As well as this, the import tariff Shell offers (so you can buy gas, and any electricity you need when the amount you generate from your solar panels isn’t enough) is relatively expensive, priced at £1,016 a year for a household that uses a medium amount of energy. That’s only an £111 saving on the energy price cap for customers on a standard or default tariff, which limits how much suppliers can charge per unit of energy.
That said, Shell says customers will be able to get up to £150 off their winter energy bills, which is probably more money than most solar panel-owners could expect to make by selling their energy to another company using the SEG.
The intention of the tariff is that those on the tariff will produce up to 75% of their own electricity, but anyone buying in should be awar that you’re likely to be paying more than you need for your gas and for any electricity you have to import.
Can you earn back the cost of your solar panels with an SEG tariff?
Solar panels are expensive, and SEG tariffs won’t recoup your investment in your new solar panels any time soon.
Even a small solar panel system will set you back around £3,000; it would probably take several decades to earn this back from SEG earnings alone.
While you shouldn’t be under any illusion that selling electricity to the grid from your solar panels can make you a fortune, there are still many good reasons to get solar panels, including:
- Reducing your energy bills (combining energy savings with SEG earnings will cut the solar panel payback time significantly)

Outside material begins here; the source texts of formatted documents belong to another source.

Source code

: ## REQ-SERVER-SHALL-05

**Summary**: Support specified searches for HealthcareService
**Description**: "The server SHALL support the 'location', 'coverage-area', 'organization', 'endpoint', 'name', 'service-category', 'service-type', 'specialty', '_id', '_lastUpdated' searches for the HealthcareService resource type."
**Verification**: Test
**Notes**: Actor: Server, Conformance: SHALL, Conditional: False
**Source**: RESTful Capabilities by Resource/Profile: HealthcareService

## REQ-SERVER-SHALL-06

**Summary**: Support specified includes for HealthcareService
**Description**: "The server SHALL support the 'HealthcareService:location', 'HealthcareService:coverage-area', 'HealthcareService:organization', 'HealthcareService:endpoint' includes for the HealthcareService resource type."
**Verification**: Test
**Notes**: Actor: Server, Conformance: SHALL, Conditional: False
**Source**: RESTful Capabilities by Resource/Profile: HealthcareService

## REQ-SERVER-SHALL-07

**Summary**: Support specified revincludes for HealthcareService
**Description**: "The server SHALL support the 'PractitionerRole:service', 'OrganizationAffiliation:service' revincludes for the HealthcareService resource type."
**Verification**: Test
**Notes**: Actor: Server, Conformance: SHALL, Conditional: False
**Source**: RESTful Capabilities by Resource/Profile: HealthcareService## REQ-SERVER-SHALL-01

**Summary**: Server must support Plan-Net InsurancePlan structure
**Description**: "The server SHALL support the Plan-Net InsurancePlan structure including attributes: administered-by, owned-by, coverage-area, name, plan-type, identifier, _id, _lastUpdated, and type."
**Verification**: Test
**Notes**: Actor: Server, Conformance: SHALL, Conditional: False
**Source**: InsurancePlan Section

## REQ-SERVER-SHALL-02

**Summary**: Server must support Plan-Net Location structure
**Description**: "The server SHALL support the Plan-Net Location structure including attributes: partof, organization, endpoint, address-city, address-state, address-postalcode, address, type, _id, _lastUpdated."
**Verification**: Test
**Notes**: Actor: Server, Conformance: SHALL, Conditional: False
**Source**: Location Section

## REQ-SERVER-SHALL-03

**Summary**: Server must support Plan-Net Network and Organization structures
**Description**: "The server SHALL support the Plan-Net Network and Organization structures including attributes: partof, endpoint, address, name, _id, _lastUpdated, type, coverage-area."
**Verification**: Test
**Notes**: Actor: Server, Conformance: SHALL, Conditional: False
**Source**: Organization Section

- Being self-sufficient by producing your own electricity (you’ll also need an energy storage battery to make this a reality)
- Being a sustainable consumer by producing energy from renewable sources.
If you’re still undecided, visit our guide to buying solar panels for more information.
*Based on tariffs available as of August 2020, for a 4kWp system exporting 1,500kWh of electricity to the grid in a year. For context, the average household uses 2,900kWh electricity in a year.